For the “Houn’ Dawgs” of the Missouri National Guard’s 203rd Engineer Battalion, to which I am attached, our operational tempo will remain high. Our combat logistics personnel will still be out on Afghanistan’s dangerous roads, delivering critically needed fuel and other supplies to regional forward and combat operating bases.
They will be accompanied by their brothers and sisters in arms who will be manning the route-clearance packages, whose mission is to clear those same dangerous roads of improvised explosive devices and defend against ambushes and small-arms fire. Their schedule will carry them through Christmas and, most likely, New Year’s Day as well.
But the combat engineers of the 203rd won’t be the only unit still in action. So many others – military and civilian alike – still have responsibilities that don’t end because of a date on the calendar.
Guard towers must still be manned, and medical care still provided. Mail delivery – so important, especially during this time of year – must go on.
Troops must be fed, and latrines, showers and common areas will still need to be kept clean and functioning. Laundry facilities must remain operational, and other basic base services such as security and flight operations continue. Also, training – which is so important to overall readiness – will continue unabated.
When troops are fortunate enough to have a few hours of leisure time, they will use it in various ways. Some will celebrate the holidays in small groups, opening presents and packages sent thousands of miles to them by friends and family back home who are trying their best to give us a taste of the holiday season and some semblance of normalcy in this foreign land. Others will simply spend time alone, in solace and reflection, thankful to get a few moments’ peace. Still others will catch up on sleep, on laundry, on writing letters and e-mails, and other personal business. Some will be preparing for their inevitable next mission.
Not all is lost in the foggy pace of war. Soldiers are doing what they can to add their own touch of home to the season.
In the chow halls and tactical operations centers, in the office hallways and post exchanges, in the mine-resistant, armor-protected vehicles and on the doors of living quarters there are signs of the season and expressions of faith. Strings of lights – even on blacked-out bases – have popped up, and sparkling trees, tinsel, bulbs and streamers can be seen wherever I go.
In the morale, welfare and recreation centers, personnel wait patiently for a telephone or computer so they can communicate with wives, husbands, children, mothers, fathers, brothers and sisters a world away. Seasonal programming, along with the customary sporting events for this time of year, filters through televisions via the American Forces Network. There is foosball and pingpong, popcorn and card games.
And though we worry about how our loved ones are managing back home – even as they worry about us – we are strengthened in the knowledge that while this may be our lives right now, it will not be our lives forever. Someday – sooner for some, longer for others – we are secure in the knowledge that we will return to that “other world” thousands of miles away to embrace our families and friends and resume our lives in peace.
Still, there are sacrifices. For me, personally, I will miss the tradition of going to Mass prior to getting together with my family on Christmas Eve to share stories, laughs and memories. I will miss the dinner Christmas Day with my extended family.
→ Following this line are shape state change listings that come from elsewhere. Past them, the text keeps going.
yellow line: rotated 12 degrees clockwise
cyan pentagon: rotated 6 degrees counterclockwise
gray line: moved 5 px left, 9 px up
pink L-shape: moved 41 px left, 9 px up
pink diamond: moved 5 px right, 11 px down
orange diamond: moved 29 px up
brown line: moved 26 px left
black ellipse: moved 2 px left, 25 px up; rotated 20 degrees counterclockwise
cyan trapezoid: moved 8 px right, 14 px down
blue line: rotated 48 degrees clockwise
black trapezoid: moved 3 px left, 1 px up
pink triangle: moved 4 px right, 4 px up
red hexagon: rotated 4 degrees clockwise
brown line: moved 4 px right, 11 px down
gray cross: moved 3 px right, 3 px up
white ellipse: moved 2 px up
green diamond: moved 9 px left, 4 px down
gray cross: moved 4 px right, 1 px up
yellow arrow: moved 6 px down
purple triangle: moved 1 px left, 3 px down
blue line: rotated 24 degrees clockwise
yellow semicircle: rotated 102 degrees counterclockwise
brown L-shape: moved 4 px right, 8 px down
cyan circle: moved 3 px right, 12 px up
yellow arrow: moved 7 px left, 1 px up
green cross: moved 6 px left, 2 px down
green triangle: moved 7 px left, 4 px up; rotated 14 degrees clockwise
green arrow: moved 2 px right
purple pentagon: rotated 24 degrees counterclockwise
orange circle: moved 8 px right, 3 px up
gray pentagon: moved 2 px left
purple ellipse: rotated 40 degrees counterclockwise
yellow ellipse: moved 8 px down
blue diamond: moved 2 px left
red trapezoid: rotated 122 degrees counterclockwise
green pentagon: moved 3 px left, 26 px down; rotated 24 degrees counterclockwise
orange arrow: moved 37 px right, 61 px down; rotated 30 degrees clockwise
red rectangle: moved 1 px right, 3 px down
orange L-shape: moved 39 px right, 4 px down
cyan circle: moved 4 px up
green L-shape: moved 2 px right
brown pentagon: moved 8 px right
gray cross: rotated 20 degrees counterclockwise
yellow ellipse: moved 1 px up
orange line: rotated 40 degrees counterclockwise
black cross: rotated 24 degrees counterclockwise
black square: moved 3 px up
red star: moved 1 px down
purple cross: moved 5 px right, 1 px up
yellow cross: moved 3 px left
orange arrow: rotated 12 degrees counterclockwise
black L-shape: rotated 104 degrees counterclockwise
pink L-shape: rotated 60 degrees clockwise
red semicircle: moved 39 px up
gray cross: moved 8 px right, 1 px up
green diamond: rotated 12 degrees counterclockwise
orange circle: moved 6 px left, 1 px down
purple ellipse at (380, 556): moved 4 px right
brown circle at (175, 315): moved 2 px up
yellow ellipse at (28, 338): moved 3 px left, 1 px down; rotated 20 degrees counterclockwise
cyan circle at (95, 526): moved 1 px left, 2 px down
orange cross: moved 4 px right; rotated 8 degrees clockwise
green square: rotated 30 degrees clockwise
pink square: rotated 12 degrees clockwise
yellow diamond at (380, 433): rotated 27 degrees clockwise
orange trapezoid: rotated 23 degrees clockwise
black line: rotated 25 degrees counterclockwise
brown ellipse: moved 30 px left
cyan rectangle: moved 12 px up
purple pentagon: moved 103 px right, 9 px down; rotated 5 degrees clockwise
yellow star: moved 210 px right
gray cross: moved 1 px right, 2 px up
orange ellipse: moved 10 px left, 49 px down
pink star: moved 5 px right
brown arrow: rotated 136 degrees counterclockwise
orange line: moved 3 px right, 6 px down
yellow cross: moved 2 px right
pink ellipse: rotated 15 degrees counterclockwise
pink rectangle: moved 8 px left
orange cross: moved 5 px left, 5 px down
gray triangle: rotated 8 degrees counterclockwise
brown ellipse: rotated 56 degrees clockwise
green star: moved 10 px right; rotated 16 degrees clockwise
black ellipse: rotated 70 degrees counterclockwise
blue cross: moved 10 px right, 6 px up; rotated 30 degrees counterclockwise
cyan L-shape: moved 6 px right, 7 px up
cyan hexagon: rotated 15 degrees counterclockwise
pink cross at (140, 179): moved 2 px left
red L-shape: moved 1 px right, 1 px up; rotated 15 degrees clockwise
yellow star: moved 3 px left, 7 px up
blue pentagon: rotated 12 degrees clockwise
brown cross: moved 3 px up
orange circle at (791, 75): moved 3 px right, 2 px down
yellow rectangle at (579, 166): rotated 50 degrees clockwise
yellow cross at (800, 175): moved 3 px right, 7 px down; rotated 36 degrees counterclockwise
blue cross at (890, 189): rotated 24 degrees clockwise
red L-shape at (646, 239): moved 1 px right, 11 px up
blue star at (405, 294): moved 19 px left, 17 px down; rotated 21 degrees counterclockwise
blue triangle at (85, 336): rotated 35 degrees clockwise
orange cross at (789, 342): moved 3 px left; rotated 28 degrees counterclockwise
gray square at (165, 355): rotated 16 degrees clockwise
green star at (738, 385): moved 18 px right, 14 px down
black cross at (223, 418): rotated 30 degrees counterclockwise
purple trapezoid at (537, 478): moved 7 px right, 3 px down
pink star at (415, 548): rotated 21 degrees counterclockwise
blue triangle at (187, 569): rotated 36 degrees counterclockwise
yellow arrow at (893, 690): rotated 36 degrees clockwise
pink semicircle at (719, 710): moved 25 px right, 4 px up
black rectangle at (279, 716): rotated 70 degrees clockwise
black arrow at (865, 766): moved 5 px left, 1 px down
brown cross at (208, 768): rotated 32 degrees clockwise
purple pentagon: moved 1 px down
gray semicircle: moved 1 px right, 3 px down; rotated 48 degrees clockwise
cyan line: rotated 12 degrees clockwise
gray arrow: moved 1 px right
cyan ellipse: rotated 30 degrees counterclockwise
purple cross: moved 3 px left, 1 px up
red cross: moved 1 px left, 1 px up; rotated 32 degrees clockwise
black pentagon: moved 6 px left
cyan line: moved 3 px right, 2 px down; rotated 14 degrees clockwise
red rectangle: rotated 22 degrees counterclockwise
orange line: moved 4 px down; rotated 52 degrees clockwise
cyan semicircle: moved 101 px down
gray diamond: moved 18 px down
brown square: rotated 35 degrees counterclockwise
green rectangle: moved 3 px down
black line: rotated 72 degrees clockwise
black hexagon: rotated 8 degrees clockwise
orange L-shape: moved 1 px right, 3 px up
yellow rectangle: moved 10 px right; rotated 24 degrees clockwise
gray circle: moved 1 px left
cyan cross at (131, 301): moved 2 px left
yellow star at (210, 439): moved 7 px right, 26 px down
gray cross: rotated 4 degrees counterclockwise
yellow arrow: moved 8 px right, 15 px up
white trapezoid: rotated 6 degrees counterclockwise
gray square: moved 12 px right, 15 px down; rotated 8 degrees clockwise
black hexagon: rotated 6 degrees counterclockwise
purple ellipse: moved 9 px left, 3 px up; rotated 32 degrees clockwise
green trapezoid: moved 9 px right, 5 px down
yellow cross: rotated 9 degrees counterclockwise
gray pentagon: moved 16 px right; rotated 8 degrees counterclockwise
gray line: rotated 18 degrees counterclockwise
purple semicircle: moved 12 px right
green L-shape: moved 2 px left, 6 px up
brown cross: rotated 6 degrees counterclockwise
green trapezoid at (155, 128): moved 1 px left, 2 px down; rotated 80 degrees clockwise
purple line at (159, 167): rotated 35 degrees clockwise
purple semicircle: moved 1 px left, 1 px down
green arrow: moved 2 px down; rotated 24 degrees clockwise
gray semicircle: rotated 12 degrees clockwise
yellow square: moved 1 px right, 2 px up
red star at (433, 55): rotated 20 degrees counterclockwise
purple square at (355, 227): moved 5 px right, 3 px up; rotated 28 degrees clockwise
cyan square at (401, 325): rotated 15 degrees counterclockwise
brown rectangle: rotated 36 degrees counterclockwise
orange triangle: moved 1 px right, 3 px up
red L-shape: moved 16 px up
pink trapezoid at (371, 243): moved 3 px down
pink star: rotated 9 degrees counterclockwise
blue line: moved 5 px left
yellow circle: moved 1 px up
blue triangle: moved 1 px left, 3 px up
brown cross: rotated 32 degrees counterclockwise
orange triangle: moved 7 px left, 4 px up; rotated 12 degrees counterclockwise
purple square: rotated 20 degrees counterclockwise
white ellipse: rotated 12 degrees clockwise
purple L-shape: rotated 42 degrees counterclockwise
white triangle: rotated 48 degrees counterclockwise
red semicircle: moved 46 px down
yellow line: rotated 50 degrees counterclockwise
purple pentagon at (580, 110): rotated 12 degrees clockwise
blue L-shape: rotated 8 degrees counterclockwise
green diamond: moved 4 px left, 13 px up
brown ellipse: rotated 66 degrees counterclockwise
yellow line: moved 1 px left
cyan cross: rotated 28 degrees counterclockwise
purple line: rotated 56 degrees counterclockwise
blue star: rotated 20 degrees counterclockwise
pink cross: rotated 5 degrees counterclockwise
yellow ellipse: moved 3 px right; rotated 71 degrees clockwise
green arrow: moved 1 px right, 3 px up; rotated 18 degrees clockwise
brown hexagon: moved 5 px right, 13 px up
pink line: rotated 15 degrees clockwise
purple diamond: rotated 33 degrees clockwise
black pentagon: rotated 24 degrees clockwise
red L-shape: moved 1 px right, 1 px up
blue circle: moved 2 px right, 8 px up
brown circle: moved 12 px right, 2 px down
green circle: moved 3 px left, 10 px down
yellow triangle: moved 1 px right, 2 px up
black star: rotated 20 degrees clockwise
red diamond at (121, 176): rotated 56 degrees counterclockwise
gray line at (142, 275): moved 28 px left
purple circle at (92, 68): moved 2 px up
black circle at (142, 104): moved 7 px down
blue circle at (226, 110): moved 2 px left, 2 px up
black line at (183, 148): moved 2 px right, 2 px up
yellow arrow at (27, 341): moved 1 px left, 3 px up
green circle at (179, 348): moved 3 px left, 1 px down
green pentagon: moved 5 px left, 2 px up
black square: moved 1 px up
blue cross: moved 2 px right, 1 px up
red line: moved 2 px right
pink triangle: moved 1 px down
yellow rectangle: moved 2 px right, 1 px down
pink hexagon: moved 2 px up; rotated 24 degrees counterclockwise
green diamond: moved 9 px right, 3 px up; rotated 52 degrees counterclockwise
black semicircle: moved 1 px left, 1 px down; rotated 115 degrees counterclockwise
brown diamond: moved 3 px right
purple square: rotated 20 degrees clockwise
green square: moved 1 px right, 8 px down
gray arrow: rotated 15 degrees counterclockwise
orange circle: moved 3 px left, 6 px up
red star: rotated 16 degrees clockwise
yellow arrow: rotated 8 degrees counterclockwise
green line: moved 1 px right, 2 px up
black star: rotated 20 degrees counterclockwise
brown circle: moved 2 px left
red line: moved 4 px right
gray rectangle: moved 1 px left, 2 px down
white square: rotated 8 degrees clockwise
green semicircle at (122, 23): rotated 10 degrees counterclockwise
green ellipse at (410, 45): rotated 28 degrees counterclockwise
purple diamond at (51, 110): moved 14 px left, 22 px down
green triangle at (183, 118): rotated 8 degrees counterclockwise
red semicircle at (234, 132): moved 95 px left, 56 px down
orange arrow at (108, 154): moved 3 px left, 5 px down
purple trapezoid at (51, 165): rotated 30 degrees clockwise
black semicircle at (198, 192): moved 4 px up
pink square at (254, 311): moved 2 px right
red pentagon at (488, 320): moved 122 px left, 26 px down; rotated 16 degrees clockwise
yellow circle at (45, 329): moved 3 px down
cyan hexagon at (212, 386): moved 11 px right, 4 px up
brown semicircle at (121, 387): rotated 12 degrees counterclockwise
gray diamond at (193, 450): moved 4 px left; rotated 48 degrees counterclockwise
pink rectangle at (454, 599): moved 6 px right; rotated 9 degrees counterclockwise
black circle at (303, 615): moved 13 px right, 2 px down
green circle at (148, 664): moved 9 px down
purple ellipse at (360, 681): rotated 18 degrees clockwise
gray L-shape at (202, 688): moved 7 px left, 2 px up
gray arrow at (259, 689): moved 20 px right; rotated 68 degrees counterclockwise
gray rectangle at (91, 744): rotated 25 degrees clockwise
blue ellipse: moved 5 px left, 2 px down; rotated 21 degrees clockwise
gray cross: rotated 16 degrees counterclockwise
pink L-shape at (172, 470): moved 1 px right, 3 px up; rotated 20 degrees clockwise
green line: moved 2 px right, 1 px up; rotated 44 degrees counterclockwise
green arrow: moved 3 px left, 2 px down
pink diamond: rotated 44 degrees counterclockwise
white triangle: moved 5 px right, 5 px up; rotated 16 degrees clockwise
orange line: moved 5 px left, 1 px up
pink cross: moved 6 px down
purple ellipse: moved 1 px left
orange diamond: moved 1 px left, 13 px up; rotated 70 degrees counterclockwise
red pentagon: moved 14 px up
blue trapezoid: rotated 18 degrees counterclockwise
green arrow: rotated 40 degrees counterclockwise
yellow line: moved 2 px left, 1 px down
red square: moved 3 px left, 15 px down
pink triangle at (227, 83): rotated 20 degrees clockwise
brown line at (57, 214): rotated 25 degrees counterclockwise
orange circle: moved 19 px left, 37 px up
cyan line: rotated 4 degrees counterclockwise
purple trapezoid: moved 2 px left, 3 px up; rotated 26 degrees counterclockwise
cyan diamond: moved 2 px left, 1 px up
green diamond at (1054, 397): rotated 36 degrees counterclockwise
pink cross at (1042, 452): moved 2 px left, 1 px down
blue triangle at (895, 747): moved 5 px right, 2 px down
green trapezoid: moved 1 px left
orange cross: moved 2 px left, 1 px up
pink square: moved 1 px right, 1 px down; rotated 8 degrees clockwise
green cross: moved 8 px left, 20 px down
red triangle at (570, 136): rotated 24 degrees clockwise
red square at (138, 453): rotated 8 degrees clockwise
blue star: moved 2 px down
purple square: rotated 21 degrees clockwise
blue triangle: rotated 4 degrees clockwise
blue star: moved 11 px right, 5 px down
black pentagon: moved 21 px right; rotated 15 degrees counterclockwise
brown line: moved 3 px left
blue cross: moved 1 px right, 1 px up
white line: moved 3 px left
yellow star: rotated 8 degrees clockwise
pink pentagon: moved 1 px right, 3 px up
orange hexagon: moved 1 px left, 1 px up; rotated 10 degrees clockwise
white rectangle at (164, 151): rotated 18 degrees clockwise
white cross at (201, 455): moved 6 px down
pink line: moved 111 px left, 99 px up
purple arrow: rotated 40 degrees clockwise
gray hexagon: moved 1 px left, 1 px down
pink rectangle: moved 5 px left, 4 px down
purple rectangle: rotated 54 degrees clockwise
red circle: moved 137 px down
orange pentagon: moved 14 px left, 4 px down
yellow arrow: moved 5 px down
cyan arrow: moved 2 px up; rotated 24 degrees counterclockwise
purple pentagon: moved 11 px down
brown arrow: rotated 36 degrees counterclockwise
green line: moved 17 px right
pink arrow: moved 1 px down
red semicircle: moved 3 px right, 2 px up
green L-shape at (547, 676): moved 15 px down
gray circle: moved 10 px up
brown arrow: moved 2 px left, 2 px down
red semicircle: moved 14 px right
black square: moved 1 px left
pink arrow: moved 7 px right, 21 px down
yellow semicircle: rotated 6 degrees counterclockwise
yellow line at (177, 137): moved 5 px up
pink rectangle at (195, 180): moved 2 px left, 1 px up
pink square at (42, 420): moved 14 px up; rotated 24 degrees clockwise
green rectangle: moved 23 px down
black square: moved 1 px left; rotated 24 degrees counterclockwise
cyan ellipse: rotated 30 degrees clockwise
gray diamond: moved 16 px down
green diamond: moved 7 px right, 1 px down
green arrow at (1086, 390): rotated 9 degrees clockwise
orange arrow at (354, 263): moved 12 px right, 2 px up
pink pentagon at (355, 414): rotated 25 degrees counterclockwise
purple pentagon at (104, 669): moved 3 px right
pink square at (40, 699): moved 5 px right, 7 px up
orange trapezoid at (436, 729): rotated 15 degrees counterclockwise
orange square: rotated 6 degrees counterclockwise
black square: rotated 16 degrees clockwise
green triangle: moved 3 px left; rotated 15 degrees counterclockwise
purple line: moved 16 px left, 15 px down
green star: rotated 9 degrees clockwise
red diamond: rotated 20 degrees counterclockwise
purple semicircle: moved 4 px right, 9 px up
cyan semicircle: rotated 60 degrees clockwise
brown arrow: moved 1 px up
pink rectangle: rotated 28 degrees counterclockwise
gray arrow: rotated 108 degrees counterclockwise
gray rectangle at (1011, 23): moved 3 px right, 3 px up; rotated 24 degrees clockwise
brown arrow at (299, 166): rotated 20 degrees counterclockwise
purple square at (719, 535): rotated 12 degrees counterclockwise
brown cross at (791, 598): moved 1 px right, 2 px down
And I will miss, especially, spending time with my small grandchildren, who I am sure do not fully understand why Grandpa isn’t able to be with them this year.
I will miss counting down the moments until the New Year with friends, and I will miss the sense of community I always get this time of year from the people of my hometown of Jefferson City, Mo.
I will miss things that, I am sure, many other serving military personnel also are going to miss. But that’s what is good about traditions — they don’t vanish when there are loved ones who remain behind to carry them on in our absence.
Despite our temporary hardships, for now our families and friends continue to depend on us to keep them safe and to do our part to protect our country against hate, extremism and terror. We know they understand, as we do, that while we would prefer to be back home sharing gifts and smiles, our presence here and throughout the world is necessary as a bulwark against violence and terror, in order to maintain the freedom and security all of them have come to expect.
That we could possibly bring such freedom and security to a people who have never known it makes this journey – and those who support us in it – that much more special this holiday season.